I don't see how the first sentence contradicts the second sentence. Audi is solving problems (a hot car) for people, by providing a product (an AC). The fact that they're "inducing scarcity" or whatever is orthogonal to this.

>I do not have a solution for this, but the fact that it's a problem is obvious to me, and the fact it will only get worse with time is also obvious.

The fact that you don't have a solution for this suggests that this is a necessary evil that has to exist for society/the economy to work properly. I find it pretty undemocratic and unjust that the government has forces me to make payments to it (ie. taxes). That doesn't mean it's "corrosive" to a democratic/free/just society.

In my view, it is not orthogonal to it at all, we should maximize utility for society instead Audi is incentivized by intentionally diminishing it.

> The fact that you don't have a solution for this suggests that this is a necessary evil that has to exist for society/the economy to work properly.

My, or your lack of imagination as to a solution for this does not prove a solution does not exist, nor does it prove we should not search for one. If everyone along history thought like that, we would still be living in caves.

> In my view, it is not orthogonal to it at all, we should maximize utility for society instead Audi is incentivized by intentionally diminishing it.

If you're talking about utility, the standard argument in support of it would be the same one used for copyright/patents, ie. "even though there's utility to be gained by prohibiting such restrictions and granting access to the product for everyone, the lack of scarcity will eliminate the profit motive from future endeavors, and will therefore eliminate future investment/research making us worse off in the future"

>My, or your lack of imagination as to a solution for this does not prove a solution does not exist, nor does it prove we should not search for one. If everyone along history thought like that, we would still be living in caves.
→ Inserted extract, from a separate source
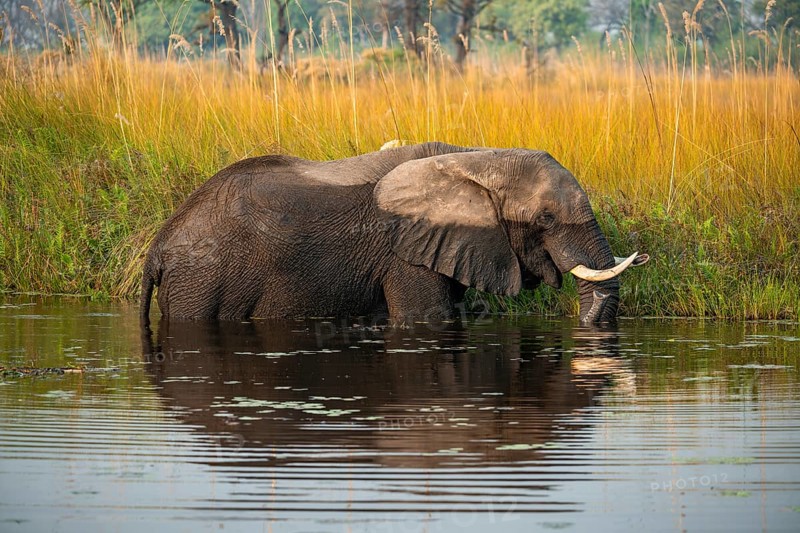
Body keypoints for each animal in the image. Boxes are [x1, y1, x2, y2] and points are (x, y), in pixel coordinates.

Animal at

That's true, but at the same time it seems rather pointless to complain about how something is "corrosive to capitalism" when there isn't an obvious solution. Going back to my previous example, I'd love to live in a world where we can get public services (comparable to today's levels) and not pay any taxes. However, if there's no viable alternative in sight I'm not going to complain about it. I also recognize that even though there might some yet undiscovered funding model that doesn't involve compulsory payments, it realistically doesn't exist or is hundreds of years away, so searching for it seems like a fools errand.

Because that's how they decided to sell it. Why should you pay for a book, music, a movie, software? They're not selling these things out of the goodness of their heart, it's to make money.
So all softwarw should cost like 5 cents? I'm all for it!
You might be new around here, but there's this thing called Free Software where (although that isn't why the word "Free" is there) the marginal charge for more copies is indeed less than five cents and often effectively zero.

Of course modifying the software isn't cheap, unless you're going to learn how and do it on your own time, but that's not a marginal cost

Not so new, but if we price things soley on manufacturing costs Apple products should be a factor 2-3 cheaper while Windows and Office should cost, what, a Dollar max? Not to even think about luxury and brand name stuff. Manufacturing cost is only part of the price calculation, software just sits at one extreme end of the spectrum.

Disclaimer: My private daily driver runs Ubuntu and LibreOffice.

But it doesn't have 0 marginal cost - the R&D that went into developing the hardware needs to be recouped and a profit generated; just because the cost is virtual, in missed profit, it doesn't mean it doesn't exist.
But it absolutely does. The definition of marginal cost is "the increase or decrease in costs as a result of one more or one less unit of output."

So not only was the maginal cost exactly zero, some engineer actually spent time building the gating logic.